The store will enable the roughly 70 million users of the
Google Chrome Web browser to not only find Web apps, but create shortcuts in the
Google Chrome Web browser to access them easier.
"Discovery of available apps is a problem for the
average consumer," IDC analyst Al Hilwa told eWEEK May 20. "I am
surprised there still no app store for Windows PCs."

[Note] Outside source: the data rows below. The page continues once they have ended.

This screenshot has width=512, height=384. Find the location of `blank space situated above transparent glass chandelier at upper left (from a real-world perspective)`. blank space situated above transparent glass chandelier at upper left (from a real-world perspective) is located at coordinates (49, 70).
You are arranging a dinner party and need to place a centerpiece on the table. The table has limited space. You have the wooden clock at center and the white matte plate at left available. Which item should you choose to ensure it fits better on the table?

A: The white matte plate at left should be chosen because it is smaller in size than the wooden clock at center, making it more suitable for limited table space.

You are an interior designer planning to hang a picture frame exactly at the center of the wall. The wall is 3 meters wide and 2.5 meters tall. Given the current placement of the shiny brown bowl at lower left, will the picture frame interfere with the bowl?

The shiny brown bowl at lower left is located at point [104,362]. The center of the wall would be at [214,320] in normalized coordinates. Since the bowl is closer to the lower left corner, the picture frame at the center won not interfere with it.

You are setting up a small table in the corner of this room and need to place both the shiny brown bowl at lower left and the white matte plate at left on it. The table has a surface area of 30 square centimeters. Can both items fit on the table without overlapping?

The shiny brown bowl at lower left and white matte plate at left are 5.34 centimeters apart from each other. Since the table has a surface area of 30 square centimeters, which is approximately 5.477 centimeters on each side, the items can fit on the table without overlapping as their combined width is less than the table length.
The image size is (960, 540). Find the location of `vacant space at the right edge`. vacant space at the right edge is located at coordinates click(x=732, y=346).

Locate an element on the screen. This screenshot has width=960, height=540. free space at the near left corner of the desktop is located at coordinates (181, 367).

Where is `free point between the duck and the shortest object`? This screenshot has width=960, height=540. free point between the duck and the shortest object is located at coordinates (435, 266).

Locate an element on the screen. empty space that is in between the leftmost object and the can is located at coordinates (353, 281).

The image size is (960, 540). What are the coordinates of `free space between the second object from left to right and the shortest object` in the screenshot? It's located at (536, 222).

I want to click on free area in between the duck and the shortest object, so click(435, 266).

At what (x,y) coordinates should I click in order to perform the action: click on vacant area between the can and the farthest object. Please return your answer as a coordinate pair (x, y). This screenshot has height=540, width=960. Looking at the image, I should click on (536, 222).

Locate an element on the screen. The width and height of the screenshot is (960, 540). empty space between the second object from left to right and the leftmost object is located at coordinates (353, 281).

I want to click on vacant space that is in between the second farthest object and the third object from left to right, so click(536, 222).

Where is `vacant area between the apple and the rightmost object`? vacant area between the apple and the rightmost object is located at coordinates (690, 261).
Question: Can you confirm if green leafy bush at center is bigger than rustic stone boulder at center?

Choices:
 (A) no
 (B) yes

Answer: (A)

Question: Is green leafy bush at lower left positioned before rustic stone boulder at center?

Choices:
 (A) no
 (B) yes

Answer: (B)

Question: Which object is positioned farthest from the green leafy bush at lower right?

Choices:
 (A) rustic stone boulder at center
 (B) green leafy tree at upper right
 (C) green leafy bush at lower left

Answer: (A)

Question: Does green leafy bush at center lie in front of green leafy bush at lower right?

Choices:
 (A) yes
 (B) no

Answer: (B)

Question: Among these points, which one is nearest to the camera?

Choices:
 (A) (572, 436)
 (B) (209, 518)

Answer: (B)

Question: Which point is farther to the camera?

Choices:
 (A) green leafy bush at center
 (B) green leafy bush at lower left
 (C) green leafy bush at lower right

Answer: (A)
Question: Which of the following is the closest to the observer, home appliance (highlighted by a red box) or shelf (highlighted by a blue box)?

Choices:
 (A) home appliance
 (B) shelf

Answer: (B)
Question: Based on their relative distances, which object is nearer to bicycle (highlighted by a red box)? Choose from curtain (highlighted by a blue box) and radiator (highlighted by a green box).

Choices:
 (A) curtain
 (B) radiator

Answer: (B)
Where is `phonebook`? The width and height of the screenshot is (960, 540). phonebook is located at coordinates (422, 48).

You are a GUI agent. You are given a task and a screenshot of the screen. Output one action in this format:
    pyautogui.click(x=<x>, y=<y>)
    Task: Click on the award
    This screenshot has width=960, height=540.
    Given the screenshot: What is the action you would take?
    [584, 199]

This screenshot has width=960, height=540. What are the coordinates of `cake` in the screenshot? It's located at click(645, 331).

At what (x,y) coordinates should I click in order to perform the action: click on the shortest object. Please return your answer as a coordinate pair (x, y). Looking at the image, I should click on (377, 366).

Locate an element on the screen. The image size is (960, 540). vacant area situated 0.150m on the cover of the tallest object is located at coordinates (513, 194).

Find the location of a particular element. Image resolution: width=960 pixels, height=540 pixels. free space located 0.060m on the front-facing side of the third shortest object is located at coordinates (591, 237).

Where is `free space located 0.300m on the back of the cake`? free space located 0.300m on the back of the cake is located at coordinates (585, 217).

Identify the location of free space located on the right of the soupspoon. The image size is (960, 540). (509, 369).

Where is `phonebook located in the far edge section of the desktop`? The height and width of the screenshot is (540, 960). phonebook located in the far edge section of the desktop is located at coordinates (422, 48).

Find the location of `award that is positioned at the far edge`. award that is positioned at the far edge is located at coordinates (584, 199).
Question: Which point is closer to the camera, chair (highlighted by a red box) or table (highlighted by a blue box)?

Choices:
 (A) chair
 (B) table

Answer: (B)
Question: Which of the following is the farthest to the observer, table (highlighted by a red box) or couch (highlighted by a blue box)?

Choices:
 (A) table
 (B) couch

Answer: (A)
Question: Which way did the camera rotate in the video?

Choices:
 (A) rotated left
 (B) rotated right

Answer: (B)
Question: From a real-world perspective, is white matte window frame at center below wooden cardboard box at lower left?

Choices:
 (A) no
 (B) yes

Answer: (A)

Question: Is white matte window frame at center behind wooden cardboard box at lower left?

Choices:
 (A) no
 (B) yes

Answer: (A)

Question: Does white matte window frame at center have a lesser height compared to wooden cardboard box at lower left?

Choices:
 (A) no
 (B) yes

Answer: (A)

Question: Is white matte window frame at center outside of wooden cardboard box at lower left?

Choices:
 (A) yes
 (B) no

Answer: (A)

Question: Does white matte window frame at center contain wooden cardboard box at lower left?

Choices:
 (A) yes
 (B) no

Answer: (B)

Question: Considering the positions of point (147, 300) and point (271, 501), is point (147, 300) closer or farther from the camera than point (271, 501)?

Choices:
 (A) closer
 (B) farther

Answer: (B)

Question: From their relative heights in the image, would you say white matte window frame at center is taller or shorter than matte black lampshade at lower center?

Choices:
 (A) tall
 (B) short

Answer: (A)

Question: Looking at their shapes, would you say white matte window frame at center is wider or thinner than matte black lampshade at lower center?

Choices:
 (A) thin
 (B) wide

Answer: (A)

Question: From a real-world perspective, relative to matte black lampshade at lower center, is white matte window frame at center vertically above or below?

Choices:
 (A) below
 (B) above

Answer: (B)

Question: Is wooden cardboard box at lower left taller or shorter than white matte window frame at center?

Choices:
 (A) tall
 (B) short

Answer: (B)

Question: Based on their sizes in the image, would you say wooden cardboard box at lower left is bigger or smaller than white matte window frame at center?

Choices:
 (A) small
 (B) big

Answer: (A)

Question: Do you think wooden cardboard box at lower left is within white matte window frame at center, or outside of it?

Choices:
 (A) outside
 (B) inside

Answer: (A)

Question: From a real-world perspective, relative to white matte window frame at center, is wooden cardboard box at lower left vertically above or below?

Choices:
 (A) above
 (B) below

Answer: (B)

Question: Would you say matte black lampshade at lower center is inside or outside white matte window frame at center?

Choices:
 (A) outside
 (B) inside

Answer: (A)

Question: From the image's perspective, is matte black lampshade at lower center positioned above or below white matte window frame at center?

Hilwa added the concept of an app
store has proven to be a boon for the discovery of solutions on any
particular
platform and is a concept that deserves to be emulated, so "I can
hardly
blame Google for using it."
Google anticipates many free apps for the Web Store,
which, similar to a mobile apps store, boasts ratings and reviews.
Developers who
submit apps for sale in the Web Store will receive 70 percent of the revenues,
with the remainder going to Google. This matches the model for the Android
Market. App prices will average $2.99 to $3.99, which is in the ballpark of the
Android Market.
Moreover, the applications for Chrome Web Store Sundar Pichai, the director of
product management for Google, demoed on stage at
Google I/O were the kind of gaming applications people are used to playing on
their iPhone and Android smartphones. MugTug's Dark Room, for example, is
popular on the iPhone.
With so many similarities to the Android Market, which in
turn borrowed some of the notions of Apple's App Store, it's hard not to see
the parallels between Chrome Web Store and today's mobile app stores.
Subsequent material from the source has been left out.